There, attached to the window by suckers on the ends of its translucent legs was an Earwigite. Its body was pink, moist and throbbing, and its fangs hammered against the window. Then suddenly, another of the creatures jumped up and attached itself to the glass.
“Ugly brutes!” said Martha, “but they can’t damage that shield, it’s impregnated with tungsten.”
Then, the creatures began to crawl up the viewport screen, towards the top of the ship.
“They could cause a problem up there, though,” said Martha, “there’s radio masts and solar panels. I’m going to have to deal with them.”
Tom walked towards the window, feeling he would like to blow a hole in the slimy little monsters crawling upwards, and looked down. “I think we’ve got a problem, ma.” There looked to be a couple of hundred of the creatures, swarming all around the ship. “What are we going to do?”

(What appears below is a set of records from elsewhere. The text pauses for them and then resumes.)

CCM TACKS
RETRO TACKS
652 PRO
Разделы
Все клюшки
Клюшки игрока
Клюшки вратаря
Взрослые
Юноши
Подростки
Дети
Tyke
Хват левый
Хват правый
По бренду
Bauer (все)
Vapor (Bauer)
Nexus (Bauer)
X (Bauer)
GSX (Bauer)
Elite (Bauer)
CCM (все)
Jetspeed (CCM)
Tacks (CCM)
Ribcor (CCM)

Just then, there came a blinding electric blue light that caused Tom and Martha to shield their eyes. After a few moments, they opened them again to see a rocket ship landing close by. The Earwigites lay dead and dying around their spacecraft.
“Their lasers wiped out the creepy-crawlies. Thank God!” Martha looked at the backwards-running clock, then at the youth who could have been at university, rather than in his forties. “Well, son, they say you can’t turn the clock back. Guess they were wrong!”
Tom looked at his mother’s black hair and smooth skin, and into her shining blue eyes. “We’re going home, mother, and, boy, are they gonna get one hell of a surprise!”